Giddings, I suppose? I've heard of pools that cost 35K here in Houston running Austin folks 60K due to the excavation problems.

adillenal
07-16-2006, 07:19 PM
Exactly. Good guess. The local pool builder would not even come to our house to look at the backyard and give us a bid. That should have been a clue but there is an inground gunite pool about 4 miles down the road from us so we never thought about ROCK. Closer to town and in town isn't as much of a problem. We just happen to be in an area that has a shallow soil layer. NOW I found out about that. The aerobic septic system swe have should have been another clue. No field lines and the treated water is attached to a sprinkler system.

ChuckD
07-17-2006, 01:17 AM
In a previous lifetime I was a steel worker for a small rebar fabricator shop and delivered steel to several sites where the homeowners were actually blasting to excavate a foundation (well, they weren't, a hired professional was).

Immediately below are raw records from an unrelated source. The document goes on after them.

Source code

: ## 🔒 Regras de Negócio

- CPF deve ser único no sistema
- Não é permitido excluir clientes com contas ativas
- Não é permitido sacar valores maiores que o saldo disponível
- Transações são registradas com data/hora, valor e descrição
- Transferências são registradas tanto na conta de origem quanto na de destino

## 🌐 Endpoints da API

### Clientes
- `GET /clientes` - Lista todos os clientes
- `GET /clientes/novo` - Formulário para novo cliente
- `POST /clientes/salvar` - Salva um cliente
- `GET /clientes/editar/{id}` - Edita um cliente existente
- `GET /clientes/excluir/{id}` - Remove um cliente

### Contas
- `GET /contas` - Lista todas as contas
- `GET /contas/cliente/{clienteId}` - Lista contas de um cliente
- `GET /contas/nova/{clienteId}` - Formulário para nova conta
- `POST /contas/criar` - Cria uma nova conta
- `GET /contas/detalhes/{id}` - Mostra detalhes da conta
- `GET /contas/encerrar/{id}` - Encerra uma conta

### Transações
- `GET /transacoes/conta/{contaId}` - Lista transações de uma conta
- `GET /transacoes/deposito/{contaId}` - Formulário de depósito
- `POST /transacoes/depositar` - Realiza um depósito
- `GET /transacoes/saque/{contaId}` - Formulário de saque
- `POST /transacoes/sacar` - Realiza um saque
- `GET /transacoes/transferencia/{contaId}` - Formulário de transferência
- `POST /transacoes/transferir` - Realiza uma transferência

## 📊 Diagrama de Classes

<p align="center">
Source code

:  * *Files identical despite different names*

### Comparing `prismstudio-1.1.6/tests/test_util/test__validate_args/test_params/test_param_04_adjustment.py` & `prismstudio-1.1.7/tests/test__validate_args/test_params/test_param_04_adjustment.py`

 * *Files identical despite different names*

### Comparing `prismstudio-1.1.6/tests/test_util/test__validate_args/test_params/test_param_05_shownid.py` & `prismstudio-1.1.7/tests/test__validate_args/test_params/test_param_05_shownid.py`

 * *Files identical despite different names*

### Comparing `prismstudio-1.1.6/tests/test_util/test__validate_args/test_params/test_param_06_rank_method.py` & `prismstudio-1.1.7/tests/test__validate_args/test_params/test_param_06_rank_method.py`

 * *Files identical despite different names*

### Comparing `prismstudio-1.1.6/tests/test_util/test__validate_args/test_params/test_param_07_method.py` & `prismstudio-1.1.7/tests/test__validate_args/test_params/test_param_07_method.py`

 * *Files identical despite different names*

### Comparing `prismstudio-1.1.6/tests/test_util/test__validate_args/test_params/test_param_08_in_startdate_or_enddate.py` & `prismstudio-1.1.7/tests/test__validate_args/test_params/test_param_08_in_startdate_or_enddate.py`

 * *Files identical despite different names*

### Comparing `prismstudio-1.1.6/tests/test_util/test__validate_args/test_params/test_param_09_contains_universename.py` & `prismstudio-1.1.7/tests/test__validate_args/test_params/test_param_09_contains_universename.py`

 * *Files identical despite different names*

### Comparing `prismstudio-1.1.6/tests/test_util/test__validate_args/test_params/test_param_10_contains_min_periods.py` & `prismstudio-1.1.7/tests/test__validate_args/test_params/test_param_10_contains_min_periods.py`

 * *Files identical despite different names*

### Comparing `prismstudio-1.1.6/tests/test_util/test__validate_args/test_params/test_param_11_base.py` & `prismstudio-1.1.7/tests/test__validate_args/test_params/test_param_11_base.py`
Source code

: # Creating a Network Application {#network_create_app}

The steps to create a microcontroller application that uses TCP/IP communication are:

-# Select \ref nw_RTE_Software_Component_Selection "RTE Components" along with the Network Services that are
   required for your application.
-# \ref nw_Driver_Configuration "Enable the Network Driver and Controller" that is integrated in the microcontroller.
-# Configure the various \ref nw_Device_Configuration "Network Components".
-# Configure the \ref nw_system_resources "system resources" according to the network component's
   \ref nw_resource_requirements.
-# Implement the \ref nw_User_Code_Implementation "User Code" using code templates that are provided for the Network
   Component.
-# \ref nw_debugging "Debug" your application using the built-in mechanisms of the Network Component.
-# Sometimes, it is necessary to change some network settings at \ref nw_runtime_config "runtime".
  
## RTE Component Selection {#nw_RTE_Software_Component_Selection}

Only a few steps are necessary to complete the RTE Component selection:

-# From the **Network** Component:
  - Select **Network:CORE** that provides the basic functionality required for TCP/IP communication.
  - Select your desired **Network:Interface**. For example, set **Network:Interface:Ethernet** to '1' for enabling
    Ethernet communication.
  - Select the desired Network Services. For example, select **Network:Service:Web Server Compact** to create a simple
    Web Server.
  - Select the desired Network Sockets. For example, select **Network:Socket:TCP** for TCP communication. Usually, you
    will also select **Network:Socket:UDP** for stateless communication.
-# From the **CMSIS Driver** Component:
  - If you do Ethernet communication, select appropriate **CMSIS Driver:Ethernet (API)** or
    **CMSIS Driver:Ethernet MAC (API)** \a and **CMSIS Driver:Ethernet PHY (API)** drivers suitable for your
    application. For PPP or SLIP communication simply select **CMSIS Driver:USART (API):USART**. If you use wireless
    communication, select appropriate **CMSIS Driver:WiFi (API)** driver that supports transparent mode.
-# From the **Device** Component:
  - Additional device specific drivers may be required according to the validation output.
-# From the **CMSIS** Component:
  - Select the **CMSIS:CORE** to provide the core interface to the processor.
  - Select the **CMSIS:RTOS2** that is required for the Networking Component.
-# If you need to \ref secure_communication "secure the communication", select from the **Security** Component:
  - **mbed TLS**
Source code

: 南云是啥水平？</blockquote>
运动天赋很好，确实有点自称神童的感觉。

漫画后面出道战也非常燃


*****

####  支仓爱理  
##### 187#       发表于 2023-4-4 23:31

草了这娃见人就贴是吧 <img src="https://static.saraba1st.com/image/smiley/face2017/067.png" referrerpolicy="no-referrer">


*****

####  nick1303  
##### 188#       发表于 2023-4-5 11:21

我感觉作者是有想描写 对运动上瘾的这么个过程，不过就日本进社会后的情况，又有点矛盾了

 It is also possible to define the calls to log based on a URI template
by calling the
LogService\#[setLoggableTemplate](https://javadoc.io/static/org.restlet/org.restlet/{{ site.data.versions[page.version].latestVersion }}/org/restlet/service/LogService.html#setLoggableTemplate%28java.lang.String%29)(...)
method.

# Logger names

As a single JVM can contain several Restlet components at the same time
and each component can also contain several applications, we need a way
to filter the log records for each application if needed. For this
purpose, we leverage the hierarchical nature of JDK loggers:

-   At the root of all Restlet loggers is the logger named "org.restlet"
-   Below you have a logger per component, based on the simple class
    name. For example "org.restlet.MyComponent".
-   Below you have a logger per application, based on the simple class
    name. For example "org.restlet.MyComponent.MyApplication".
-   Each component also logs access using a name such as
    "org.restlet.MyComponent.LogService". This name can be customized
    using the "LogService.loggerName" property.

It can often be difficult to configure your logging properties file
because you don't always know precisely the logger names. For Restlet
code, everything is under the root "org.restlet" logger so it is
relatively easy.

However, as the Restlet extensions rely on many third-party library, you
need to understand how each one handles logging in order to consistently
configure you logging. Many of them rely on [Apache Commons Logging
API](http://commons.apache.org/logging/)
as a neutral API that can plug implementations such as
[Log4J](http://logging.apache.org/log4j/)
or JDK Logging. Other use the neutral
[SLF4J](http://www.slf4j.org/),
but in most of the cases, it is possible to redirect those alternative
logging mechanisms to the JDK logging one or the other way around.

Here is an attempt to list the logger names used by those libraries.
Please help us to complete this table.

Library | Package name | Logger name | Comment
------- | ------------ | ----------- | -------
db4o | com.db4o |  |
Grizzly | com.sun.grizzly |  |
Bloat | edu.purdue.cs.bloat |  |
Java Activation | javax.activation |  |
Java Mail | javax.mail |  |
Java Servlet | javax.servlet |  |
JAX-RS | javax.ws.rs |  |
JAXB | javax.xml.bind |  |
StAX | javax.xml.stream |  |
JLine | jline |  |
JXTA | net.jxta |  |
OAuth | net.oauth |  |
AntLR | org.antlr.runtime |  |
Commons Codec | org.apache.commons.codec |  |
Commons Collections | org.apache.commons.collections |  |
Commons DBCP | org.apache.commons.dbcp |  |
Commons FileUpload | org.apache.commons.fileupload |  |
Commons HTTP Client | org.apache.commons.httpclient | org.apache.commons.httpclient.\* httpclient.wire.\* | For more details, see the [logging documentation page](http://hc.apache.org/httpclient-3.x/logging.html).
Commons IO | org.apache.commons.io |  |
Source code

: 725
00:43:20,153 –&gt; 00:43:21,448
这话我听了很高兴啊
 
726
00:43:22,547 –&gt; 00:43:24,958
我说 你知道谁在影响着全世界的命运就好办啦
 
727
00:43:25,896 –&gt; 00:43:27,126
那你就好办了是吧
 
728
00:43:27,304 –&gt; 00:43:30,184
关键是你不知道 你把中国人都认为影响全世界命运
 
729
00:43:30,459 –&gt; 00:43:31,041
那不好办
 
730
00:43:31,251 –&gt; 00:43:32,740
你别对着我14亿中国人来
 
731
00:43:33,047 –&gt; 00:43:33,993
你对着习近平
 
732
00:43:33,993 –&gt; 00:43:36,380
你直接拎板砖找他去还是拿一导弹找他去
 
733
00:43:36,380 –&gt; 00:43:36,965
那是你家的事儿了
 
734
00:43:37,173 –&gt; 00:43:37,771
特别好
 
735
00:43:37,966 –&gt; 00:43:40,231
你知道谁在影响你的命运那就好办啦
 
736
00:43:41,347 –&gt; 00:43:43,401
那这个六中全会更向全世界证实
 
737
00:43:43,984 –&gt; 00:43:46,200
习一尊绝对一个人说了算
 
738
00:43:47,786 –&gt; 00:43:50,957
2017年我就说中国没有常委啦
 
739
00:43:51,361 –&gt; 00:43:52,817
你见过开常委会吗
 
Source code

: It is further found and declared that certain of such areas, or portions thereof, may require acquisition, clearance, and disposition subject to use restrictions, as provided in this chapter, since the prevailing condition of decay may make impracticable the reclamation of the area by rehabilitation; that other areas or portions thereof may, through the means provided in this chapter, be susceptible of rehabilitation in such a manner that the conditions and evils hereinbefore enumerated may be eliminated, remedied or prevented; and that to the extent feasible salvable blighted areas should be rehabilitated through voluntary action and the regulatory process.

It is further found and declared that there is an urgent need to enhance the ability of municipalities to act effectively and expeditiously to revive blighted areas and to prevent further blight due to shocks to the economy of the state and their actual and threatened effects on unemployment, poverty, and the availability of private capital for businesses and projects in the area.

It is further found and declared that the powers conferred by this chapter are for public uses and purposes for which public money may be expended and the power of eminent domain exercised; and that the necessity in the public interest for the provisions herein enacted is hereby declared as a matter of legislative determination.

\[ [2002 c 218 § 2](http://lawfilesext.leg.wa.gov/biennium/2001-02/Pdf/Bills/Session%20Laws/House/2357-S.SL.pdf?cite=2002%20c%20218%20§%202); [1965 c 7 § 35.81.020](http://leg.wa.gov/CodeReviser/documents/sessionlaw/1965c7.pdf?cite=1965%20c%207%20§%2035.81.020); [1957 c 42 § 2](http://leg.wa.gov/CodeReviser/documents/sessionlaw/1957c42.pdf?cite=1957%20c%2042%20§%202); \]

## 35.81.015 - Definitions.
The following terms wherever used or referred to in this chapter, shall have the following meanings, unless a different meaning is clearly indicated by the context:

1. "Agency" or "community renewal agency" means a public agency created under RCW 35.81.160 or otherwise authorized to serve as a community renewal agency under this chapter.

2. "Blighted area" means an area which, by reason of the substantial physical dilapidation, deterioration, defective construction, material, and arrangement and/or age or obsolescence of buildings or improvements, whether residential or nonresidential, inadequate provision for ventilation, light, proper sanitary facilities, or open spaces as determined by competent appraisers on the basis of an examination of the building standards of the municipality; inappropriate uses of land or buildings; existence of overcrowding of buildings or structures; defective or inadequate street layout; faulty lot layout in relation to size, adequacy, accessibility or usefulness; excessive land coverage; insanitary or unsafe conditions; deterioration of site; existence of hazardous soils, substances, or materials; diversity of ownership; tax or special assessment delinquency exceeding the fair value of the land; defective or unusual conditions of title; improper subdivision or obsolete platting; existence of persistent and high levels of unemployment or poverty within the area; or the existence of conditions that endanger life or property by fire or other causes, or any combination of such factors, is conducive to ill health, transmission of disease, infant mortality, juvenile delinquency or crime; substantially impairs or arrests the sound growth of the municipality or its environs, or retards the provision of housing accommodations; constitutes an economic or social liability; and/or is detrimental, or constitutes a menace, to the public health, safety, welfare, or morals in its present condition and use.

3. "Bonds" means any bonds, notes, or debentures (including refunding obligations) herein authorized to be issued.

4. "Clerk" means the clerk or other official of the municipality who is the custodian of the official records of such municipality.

Seems like it's be a more efficient way to do this, but I've no idea the cost comparison....


C.

adillenal
07-17-2006, 10:33 PM
THe teenager in the picture would have loved the blasting idea. :D He is looking for fossils in the broken up rock. That was interesting. We found lots of leaf fossils. Kind of interesting.

tagprod
07-17-2006, 11:02 PM
so what's the game plan for that rock?

sevver
07-17-2006, 11:16 PM
I have both blasted and broke many jobs putting in pipe, it is a slow process (not that I minded), and makes the entire job that much harder. Another fun thing, generally breaking rock makes a void for water to fill into. You would want a wellpoint or two put in next to the pool in case something comes up in the future.

adillenal
07-18-2006, 07:37 PM
The neighbor used a lot of it to build a road and for fill. I am hoping he will move the rest of the plain dirt to level his yard. He is building a new house.

What is a wellpoint?

matt4x4
07-19-2006, 07:52 AM
A wellpoint is a vertical pipe reaching to the area under your pool (preferrably gravel) into which you can push a garden hose to the bottom of the pipe, then use a pump on the garden hose to pump out any water that could exert hydrostatic pressure on your pool. If you ever need to lower your water level for a repair or something, this comes in really handy.

adillenal
07-19-2006, 08:24 PM
Thanks MAtt. I learn something new everyday.